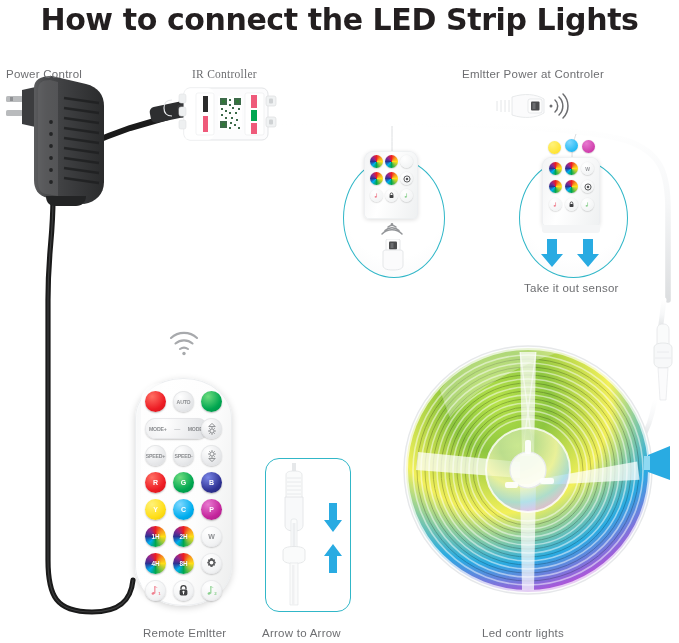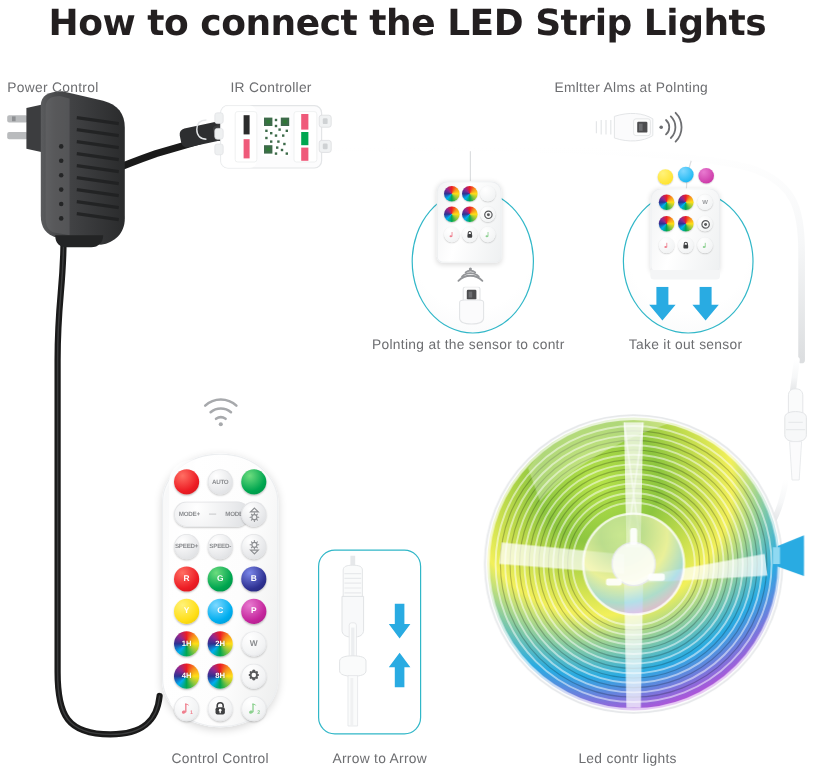--- a/index.html
+++ b/index.html
@@ -315,7 +315,7 @@
   </svg>
 
   <div class="lbl" style="left:6px;top:68px;">Power Control</div>
-  <div class="lbl" style="left:192px;top:68px;">IR Controller</div>
+  <div class="lbl" style="left:192px;top:68px;font-family:Liberation Serif, serif;">IR Controller</div>
   <div class="lbl" style="left:462px;top:68px;">Emltter Alms at Polnting</div>
   <div class="lbl" style="left:310px;top:282px;">Polnting at the sensor to contr</div>
   <div class="lbl" style="left:524px;top:282px;">Take it out sensor</div>

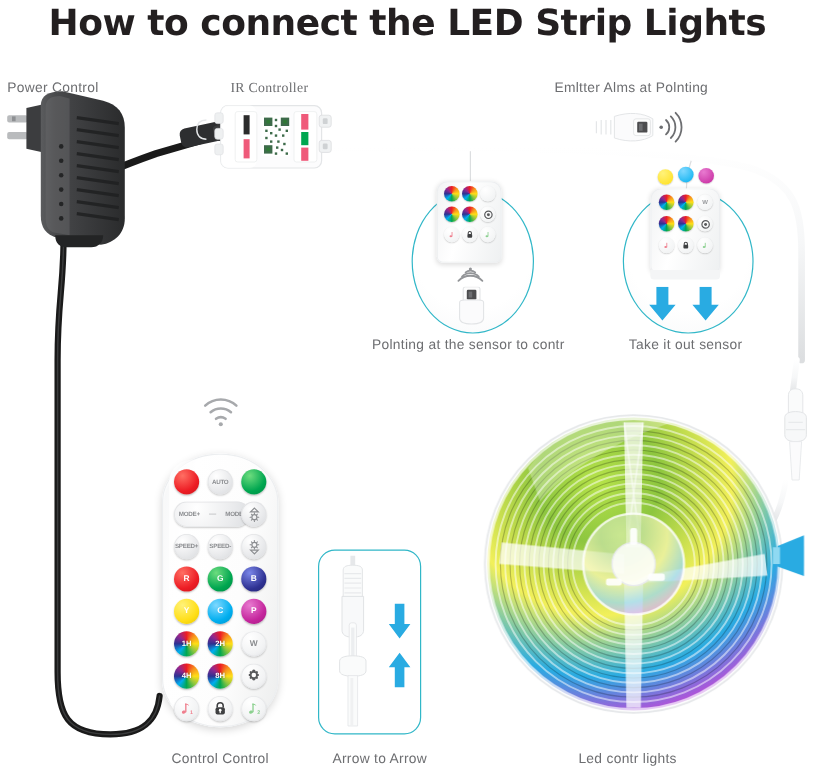--- a/index.html
+++ b/index.html
@@ -316,7 +316,7 @@
 
   <div class="lbl" style="left:6px;top:68px;">Power Control</div>
   <div class="lbl" style="left:192px;top:68px;font-family:Liberation Serif, serif;">IR Controller</div>
-  <div class="lbl" style="left:462px;top:68px;">Emltter Alms at Polnting</div>
+  <div class="lbl" style="left:462px;top:68px;">Emltter Power at Controler</div>
   <div class="lbl" style="left:310px;top:282px;">Polnting at the sensor to contr</div>
   <div class="lbl" style="left:524px;top:282px;">Take it out sensor</div>
   <div class="lbl" style="left:143px;top:627px;">Control Control</div>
═══
▶ **What needs to be done**:
Pictures in the listing above must be skipped; everything else should be copied exactly.

▶ **Response area**:
--- a/index.html
+++ b/index.html
@@ -315,7 +315,7 @@
   </svg>
 
   <div class="lbl" style="left:6px;top:68px;">Power Control</div>
-  <div class="lbl" style="left:192px;top:68px;">IR Controller</div>
+  <div class="lbl" style="left:192px;top:68px;font-family:Liberation Serif, serif;">IR Controller</div>
   <div class="lbl" style="left:462px;top:68px;">Emltter Alms at Polnting</div>
   <div class="lbl" style="left:310px;top:282px;">Polnting at the sensor to contr</div>
   <div class="lbl" style="left:524px;top:282px;">Take it out sensor</div>

--- a/index.html
+++ b/index.html
@@ -316,7 +316,7 @@
 
   <div class="lbl" style="left:6px;top:68px;">Power Control</div>
   <div class="lbl" style="left:192px;top:68px;font-family:Liberation Serif, serif;">IR Controller</div>
-  <div class="lbl" style="left:462px;top:68px;">Emltter Alms at Polnting</div>
+  <div class="lbl" style="left:462px;top:68px;">Emltter Power at Controler</div>
   <div class="lbl" style="left:310px;top:282px;">Polnting at the sensor to contr</div>
   <div class="lbl" style="left:524px;top:282px;">Take it out sensor</div>
   <div class="lbl" style="left:143px;top:627px;">Control Control</div>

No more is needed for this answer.